The initial step is in deciding which person, or people, in the company were most heavily involved in the scientific/technical side of the R&D project. It’s these people who will have the insider knowledge that’s most relevant in completing the technical report.

The employee you decide to elect should be experienced and a competent professional in their field. They not only need to be fully conversant in the technical reasoning behind the R&D work, but also the scientific/technical advancement made in detail. Ideally it should be a developer or a technical person, rather than a manager. This is simply due to the fact that managers tend to talk about things that aren’t directly pertinent to an R&D Tax Credits claim; things like funding or personnel issues, or late deliveries. They also often focus in on the planning of the project or issues with resources or stakeholders, which of course is all very important stuff but not technical or scientific. The key message we’re trying to drum home here is keep it technical!

Also make sure the employee completing the technical narrative also has enough time (and brain space) to it well. It shouldn’t be treated like an inconvenient extra task to squeeze into their day, as this will lead to a less than perfect rushed job. Again, this is where applying through an online portal can make a huge difference.

Pen to paper: Crafting your R&D technical narrative

The right person, with the right knowledge and data is in place. So how should the technical narrative be completed so it meets with the tough Revenue criteria?

Bear in mind that Revenue is only interested in understanding the specific technological or scientific advancement made. It doesn’t need to know the twists and turns of the actual journey, but what R&D took place to solve the problem.

Your technical narrative is the beating heart of your R&D Tax Credits claim.

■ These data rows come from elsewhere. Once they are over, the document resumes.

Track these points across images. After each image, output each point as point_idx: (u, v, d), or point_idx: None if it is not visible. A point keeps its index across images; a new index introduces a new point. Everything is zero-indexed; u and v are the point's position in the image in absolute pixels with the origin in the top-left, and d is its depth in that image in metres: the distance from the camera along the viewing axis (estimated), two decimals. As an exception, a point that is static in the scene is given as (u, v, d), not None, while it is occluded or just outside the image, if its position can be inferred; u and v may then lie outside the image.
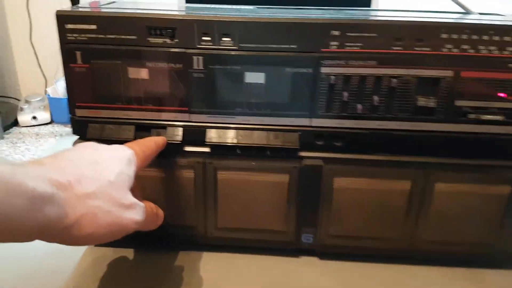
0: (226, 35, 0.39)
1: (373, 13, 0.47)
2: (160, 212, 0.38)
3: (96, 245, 0.49)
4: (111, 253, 0.48)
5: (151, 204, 0.37)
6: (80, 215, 0.28)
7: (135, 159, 0.35)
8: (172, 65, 0.41)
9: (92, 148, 0.34)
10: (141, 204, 0.33)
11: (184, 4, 0.48)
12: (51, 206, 0.26)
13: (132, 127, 0.43)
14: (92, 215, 0.29)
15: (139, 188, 0.38)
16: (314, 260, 0.48)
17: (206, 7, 0.47)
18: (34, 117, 0.85)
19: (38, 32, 0.94)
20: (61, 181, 0.28)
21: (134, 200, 0.32)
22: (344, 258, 0.48)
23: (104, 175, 0.31)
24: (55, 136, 0.81)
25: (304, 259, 0.48)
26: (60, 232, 0.28)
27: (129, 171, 0.33)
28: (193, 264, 0.46)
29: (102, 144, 0.35)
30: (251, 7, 0.49)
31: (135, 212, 0.32)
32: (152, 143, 0.40)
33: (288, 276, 0.45)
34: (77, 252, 0.47)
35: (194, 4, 0.48)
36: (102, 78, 0.41)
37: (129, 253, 0.48)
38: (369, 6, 0.56)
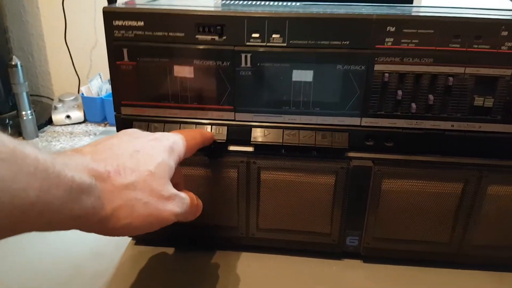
0: (276, 32, 0.38)
1: (423, 9, 0.45)
2: (200, 203, 0.37)
3: (135, 242, 0.49)
4: (150, 253, 0.47)
5: (192, 195, 0.35)
6: (117, 206, 0.27)
7: (178, 148, 0.34)
8: (220, 63, 0.40)
9: (133, 136, 0.33)
10: (182, 195, 0.32)
11: (219, 1, 0.47)
12: (88, 197, 0.25)
13: (177, 126, 0.42)
14: (129, 207, 0.28)
15: (182, 177, 0.37)
16: (358, 263, 0.47)
17: (241, 4, 0.46)
18: (68, 116, 0.86)
19: (73, 31, 0.95)
20: (100, 171, 0.27)
21: (174, 191, 0.31)
22: (389, 261, 0.46)
23: (144, 165, 0.29)
24: (89, 135, 0.82)
25: (348, 262, 0.47)
26: (96, 223, 0.27)
27: (171, 161, 0.32)
28: (234, 264, 0.46)
29: (144, 132, 0.34)
30: (296, 3, 0.48)
31: (174, 204, 0.31)
32: (199, 134, 0.39)
33: (330, 279, 0.44)
34: (116, 255, 0.47)
35: (229, 1, 0.47)
36: (148, 76, 0.41)
37: (169, 252, 0.47)
38: (411, 2, 0.54)
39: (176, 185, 0.32)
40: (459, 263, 0.45)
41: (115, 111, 0.43)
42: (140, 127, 0.42)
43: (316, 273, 0.45)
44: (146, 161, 0.30)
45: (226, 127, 0.42)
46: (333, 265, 0.46)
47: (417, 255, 0.45)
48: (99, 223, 0.27)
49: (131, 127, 0.42)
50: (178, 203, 0.31)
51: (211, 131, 0.42)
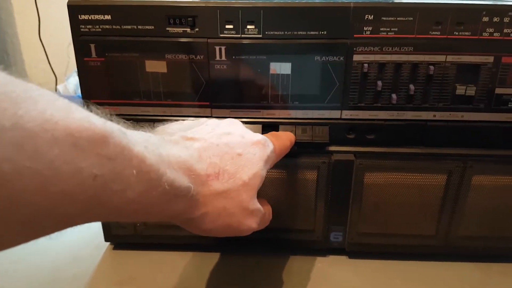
0: (250, 23, 0.37)
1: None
2: (270, 218, 0.34)
3: (114, 246, 0.47)
4: (128, 257, 0.46)
5: (269, 209, 0.34)
6: (205, 212, 0.27)
7: (272, 158, 0.32)
8: (193, 56, 0.38)
9: (240, 135, 0.30)
10: (262, 211, 0.31)
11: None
12: (183, 200, 0.25)
13: (151, 124, 0.40)
14: (215, 215, 0.28)
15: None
16: (343, 259, 0.46)
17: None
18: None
19: (47, 27, 0.92)
20: (201, 174, 0.26)
21: (258, 205, 0.30)
22: (374, 256, 0.45)
23: (241, 173, 0.28)
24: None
25: (333, 258, 0.46)
26: (182, 220, 0.27)
27: (264, 172, 0.30)
28: (211, 264, 0.44)
29: (249, 131, 0.31)
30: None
31: (254, 219, 0.30)
32: (288, 142, 0.36)
33: (315, 276, 0.43)
34: (95, 258, 0.46)
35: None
36: (118, 72, 0.39)
37: (148, 256, 0.46)
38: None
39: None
40: (445, 255, 0.45)
41: (84, 110, 0.41)
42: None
43: (301, 271, 0.44)
44: (244, 168, 0.29)
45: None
46: (317, 262, 0.45)
47: (403, 249, 0.45)
48: (184, 221, 0.27)
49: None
50: (258, 218, 0.30)
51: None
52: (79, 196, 0.18)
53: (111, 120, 0.21)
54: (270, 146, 0.31)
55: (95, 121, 0.19)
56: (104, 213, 0.21)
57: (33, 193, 0.16)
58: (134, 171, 0.21)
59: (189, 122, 0.32)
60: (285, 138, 0.36)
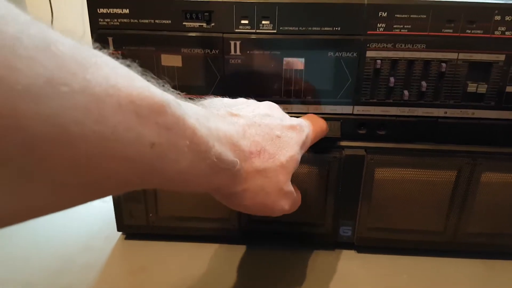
0: (266, 18, 0.37)
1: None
2: (300, 202, 0.35)
3: (125, 236, 0.48)
4: (140, 247, 0.47)
5: (299, 194, 0.34)
6: (246, 188, 0.28)
7: (307, 142, 0.33)
8: (208, 50, 0.39)
9: (279, 118, 0.31)
10: (295, 194, 0.32)
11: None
12: (227, 174, 0.26)
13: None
14: (253, 192, 0.28)
15: None
16: (351, 253, 0.46)
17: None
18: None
19: (60, 23, 0.93)
20: (245, 150, 0.27)
21: (291, 188, 0.31)
22: (382, 251, 0.46)
23: (280, 155, 0.29)
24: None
25: (341, 253, 0.46)
26: (222, 194, 0.28)
27: (299, 155, 0.31)
28: (223, 256, 0.45)
29: (286, 115, 0.33)
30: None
31: (286, 201, 0.31)
32: (323, 129, 0.38)
33: (324, 270, 0.44)
34: (106, 248, 0.46)
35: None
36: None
37: (158, 246, 0.47)
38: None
39: None
40: (453, 252, 0.45)
41: (101, 102, 0.42)
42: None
43: (309, 264, 0.44)
44: (282, 150, 0.30)
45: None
46: (326, 255, 0.46)
47: (411, 244, 0.45)
48: (226, 195, 0.28)
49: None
50: (291, 201, 0.31)
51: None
52: (138, 163, 0.19)
53: (167, 91, 0.21)
54: (305, 131, 0.32)
55: (154, 90, 0.19)
56: (158, 181, 0.22)
57: (97, 156, 0.17)
58: (187, 142, 0.21)
59: (229, 99, 0.33)
60: (321, 124, 0.38)
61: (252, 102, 0.33)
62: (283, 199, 0.30)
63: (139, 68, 0.21)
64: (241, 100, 0.33)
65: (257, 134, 0.28)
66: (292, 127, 0.31)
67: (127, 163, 0.18)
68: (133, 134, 0.18)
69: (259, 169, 0.28)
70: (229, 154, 0.25)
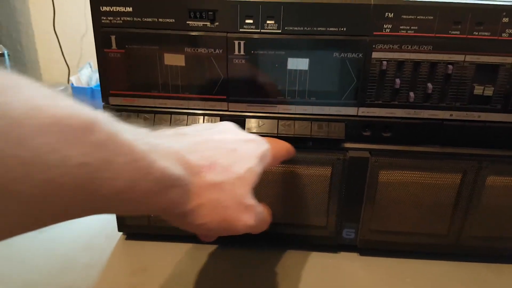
0: (270, 18, 0.37)
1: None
2: (270, 219, 0.34)
3: (126, 236, 0.48)
4: (141, 247, 0.46)
5: (268, 209, 0.33)
6: (200, 204, 0.26)
7: (268, 156, 0.32)
8: (212, 50, 0.38)
9: (234, 133, 0.31)
10: (260, 208, 0.30)
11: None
12: (176, 190, 0.24)
13: (168, 116, 0.41)
14: (210, 207, 0.27)
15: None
16: (354, 256, 0.46)
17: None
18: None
19: (62, 19, 0.92)
20: (194, 164, 0.26)
21: (254, 201, 0.29)
22: (386, 254, 0.46)
23: (236, 167, 0.28)
24: (79, 125, 0.80)
25: (344, 255, 0.46)
26: (176, 215, 0.26)
27: (259, 169, 0.30)
28: (227, 258, 0.45)
29: (241, 130, 0.33)
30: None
31: (250, 216, 0.29)
32: (285, 148, 0.37)
33: (326, 272, 0.43)
34: (108, 248, 0.46)
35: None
36: (137, 64, 0.39)
37: (160, 247, 0.46)
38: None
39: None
40: (457, 255, 0.45)
41: (102, 101, 0.41)
42: (129, 118, 0.41)
43: (312, 267, 0.44)
44: (238, 163, 0.28)
45: (219, 118, 0.41)
46: (329, 258, 0.45)
47: (414, 248, 0.45)
48: (180, 215, 0.26)
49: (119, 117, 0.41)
50: (255, 215, 0.29)
51: (203, 121, 0.41)
52: (68, 185, 0.18)
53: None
54: (265, 145, 0.32)
55: (80, 109, 0.19)
56: (96, 204, 0.20)
57: (19, 181, 0.16)
58: (123, 159, 0.20)
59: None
60: (282, 144, 0.37)
61: (206, 123, 0.32)
62: (245, 213, 0.28)
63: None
64: (196, 124, 0.33)
65: (208, 149, 0.27)
66: (248, 141, 0.31)
67: (55, 187, 0.18)
68: (59, 155, 0.17)
69: (213, 183, 0.27)
70: (175, 169, 0.24)
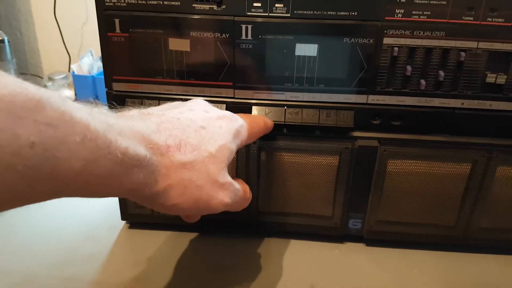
0: (279, 1, 0.36)
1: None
2: (250, 196, 0.34)
3: (129, 225, 0.47)
4: (144, 236, 0.46)
5: (245, 186, 0.33)
6: (170, 184, 0.25)
7: (243, 133, 0.31)
8: (218, 34, 0.37)
9: (204, 110, 0.30)
10: (236, 185, 0.30)
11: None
12: (141, 170, 0.23)
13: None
14: (181, 187, 0.26)
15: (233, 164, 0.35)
16: (360, 246, 0.45)
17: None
18: (58, 95, 0.83)
19: (63, 6, 0.91)
20: (160, 144, 0.25)
21: (229, 179, 0.29)
22: (392, 245, 0.45)
23: (207, 145, 0.27)
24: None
25: (350, 246, 0.45)
26: (146, 196, 0.25)
27: (233, 146, 0.29)
28: (231, 248, 0.44)
29: (213, 107, 0.31)
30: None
31: (226, 193, 0.28)
32: (262, 122, 0.36)
33: (332, 263, 0.43)
34: (111, 238, 0.45)
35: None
36: (142, 48, 0.38)
37: (163, 236, 0.46)
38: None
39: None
40: (464, 246, 0.44)
41: (106, 87, 0.40)
42: (133, 104, 0.40)
43: (317, 257, 0.43)
44: (209, 141, 0.28)
45: (225, 105, 0.40)
46: (335, 248, 0.45)
47: (421, 239, 0.44)
48: (149, 197, 0.26)
49: (123, 104, 0.40)
50: (231, 193, 0.29)
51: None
52: (19, 166, 0.17)
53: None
54: (239, 121, 0.31)
55: (28, 86, 0.18)
56: (55, 187, 0.20)
57: None
58: (77, 138, 0.19)
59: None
60: (259, 118, 0.36)
61: (175, 103, 0.31)
62: (220, 191, 0.28)
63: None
64: (164, 104, 0.31)
65: (175, 128, 0.26)
66: (220, 117, 0.30)
67: (6, 168, 0.17)
68: (7, 134, 0.17)
69: (182, 162, 0.26)
70: (138, 148, 0.23)
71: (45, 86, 0.84)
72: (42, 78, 0.96)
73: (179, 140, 0.26)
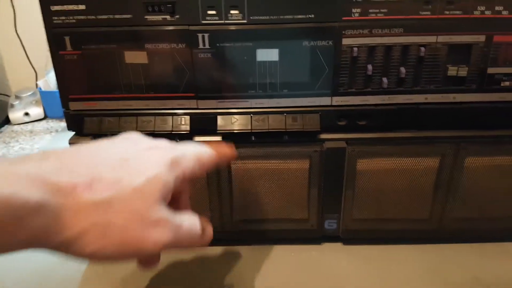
0: (234, 7, 0.35)
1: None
2: (210, 231, 0.30)
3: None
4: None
5: (196, 220, 0.28)
6: (83, 229, 0.22)
7: (185, 161, 0.27)
8: (174, 45, 0.36)
9: (131, 142, 0.27)
10: (175, 220, 0.25)
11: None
12: (39, 217, 0.21)
13: (134, 119, 0.39)
14: (99, 231, 0.23)
15: (187, 195, 0.31)
16: (337, 246, 0.45)
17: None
18: (27, 113, 0.80)
19: (23, 20, 0.88)
20: (61, 184, 0.22)
21: (164, 214, 0.25)
22: (369, 242, 0.45)
23: (130, 179, 0.24)
24: (51, 132, 0.77)
25: (327, 246, 0.45)
26: (55, 246, 0.23)
27: (169, 176, 0.26)
28: (208, 257, 0.43)
29: (149, 139, 0.28)
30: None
31: (162, 231, 0.24)
32: (221, 152, 0.31)
33: (311, 264, 0.43)
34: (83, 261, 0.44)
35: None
36: (96, 65, 0.37)
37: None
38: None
39: (177, 205, 0.28)
40: (440, 238, 0.45)
41: (63, 107, 0.39)
42: (92, 123, 0.38)
43: (295, 260, 0.43)
44: (133, 174, 0.24)
45: (188, 117, 0.39)
46: (312, 250, 0.45)
47: (397, 234, 0.44)
48: (60, 246, 0.23)
49: (82, 123, 0.38)
50: (169, 229, 0.25)
51: (171, 123, 0.39)
52: None
53: None
54: (178, 150, 0.27)
55: None
56: None
57: None
58: None
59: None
60: (224, 148, 0.32)
61: (100, 140, 0.27)
62: (153, 229, 0.24)
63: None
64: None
65: (85, 164, 0.24)
66: (152, 148, 0.27)
67: None
68: None
69: (95, 201, 0.23)
70: (30, 194, 0.20)
71: (12, 106, 0.81)
72: (9, 96, 0.93)
73: (90, 177, 0.23)
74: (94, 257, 0.23)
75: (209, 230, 0.30)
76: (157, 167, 0.25)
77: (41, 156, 0.24)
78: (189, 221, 0.27)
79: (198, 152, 0.29)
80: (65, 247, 0.23)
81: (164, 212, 0.25)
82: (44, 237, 0.22)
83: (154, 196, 0.24)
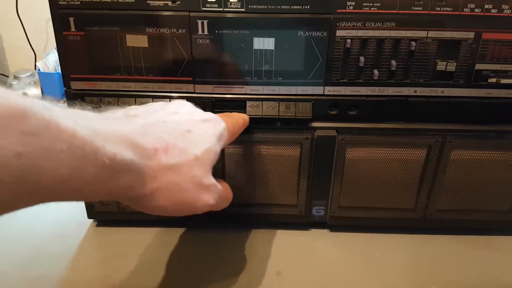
0: (233, -4, 0.36)
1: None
2: (231, 196, 0.35)
3: (97, 223, 0.47)
4: (112, 234, 0.46)
5: (227, 187, 0.34)
6: (157, 187, 0.26)
7: (225, 134, 0.32)
8: (174, 30, 0.37)
9: (189, 113, 0.31)
10: (219, 186, 0.30)
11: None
12: (128, 175, 0.24)
13: (132, 100, 0.40)
14: (167, 190, 0.27)
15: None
16: (325, 232, 0.47)
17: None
18: (24, 93, 0.81)
19: (25, 3, 0.88)
20: (147, 148, 0.25)
21: (213, 181, 0.29)
22: (355, 230, 0.47)
23: (192, 148, 0.28)
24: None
25: (315, 232, 0.47)
26: (132, 198, 0.26)
27: (217, 148, 0.30)
28: (200, 241, 0.45)
29: (198, 109, 0.32)
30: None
31: (210, 195, 0.29)
32: (241, 120, 0.37)
33: (298, 249, 0.44)
34: (78, 236, 0.46)
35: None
36: (98, 46, 0.38)
37: (131, 233, 0.46)
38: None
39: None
40: (425, 228, 0.46)
41: (64, 86, 0.40)
42: (92, 103, 0.40)
43: (283, 245, 0.45)
44: (195, 144, 0.28)
45: (185, 100, 0.40)
46: (300, 235, 0.46)
47: (383, 223, 0.46)
48: (135, 199, 0.26)
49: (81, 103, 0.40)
50: (215, 194, 0.30)
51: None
52: (6, 177, 0.17)
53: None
54: (221, 124, 0.32)
55: (11, 96, 0.18)
56: (42, 194, 0.20)
57: None
58: (64, 146, 0.19)
59: (137, 106, 0.32)
60: (238, 116, 0.38)
61: (159, 103, 0.32)
62: (205, 193, 0.29)
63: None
64: (149, 104, 0.32)
65: (162, 131, 0.27)
66: (205, 121, 0.31)
67: None
68: None
69: (169, 165, 0.26)
70: (126, 153, 0.23)
71: (10, 85, 0.82)
72: (7, 76, 0.93)
73: (166, 143, 0.27)
74: (159, 210, 0.27)
75: (231, 196, 0.35)
76: (211, 140, 0.29)
77: (130, 116, 0.27)
78: (224, 187, 0.32)
79: (232, 124, 0.34)
80: (139, 200, 0.26)
81: (212, 179, 0.29)
82: (126, 191, 0.25)
83: (208, 165, 0.29)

This is your chance to not only prove that qualifying research and development occurred, but also what technical challenges were addressed. Don’t forget, it doesn’t matter if your R&D project as a whole was actually successful in its aims; it may have even been abandoned altogether. It’s the ‘voyage of discovery’ that really matters here.

As you’re creating your R&D technical narrative, remember to make it brief and to the point; this is about quality over quantity, and simply making it as long as possible certainly won’t guarantee success. Remember, a Revenue inspector on the other end has to read many of these every day so make it easy for them. Concise, snappy sentences covering around 2 to 5 sides of A4 is ideal.

Try not to use too much jargon either. Revenue inspectors need to be clear on exactly what the scientific and technical challenges were and how your team set about solving them. Technical jargon and buzzwords, if used too heavily, are likely to be rather off-putting.

Another point to mention is this: Make sure your R&D technical narrative matches the size of your claim. It sounds like a slightly odd thing to say, but it actually does make a difference. It’s tempting to waffle on, especially when you’re naturally keen to shout about your innovative work from the rooftops. But again, think short, sharp and concise!


Just going back to the success of your project. Make sure you still include information about R&D projects that didn’t actually come off as planned. Yes you’ll want to paint your work, and your company, in the best light possible which makes it tempting to miss out anything that didn’t quite go to plan. But in fact, when you include this kind of information in your technical narrative you’re actually demonstrating to Revenue how difficult the problem really was to solve, even for a competent professional. This will add some serious mileage to your R&D Tax Credit claim, again boosting your chances of success. It’s cash that your company can plough into further R&D work, helping to build the kind of innovations that shape the future.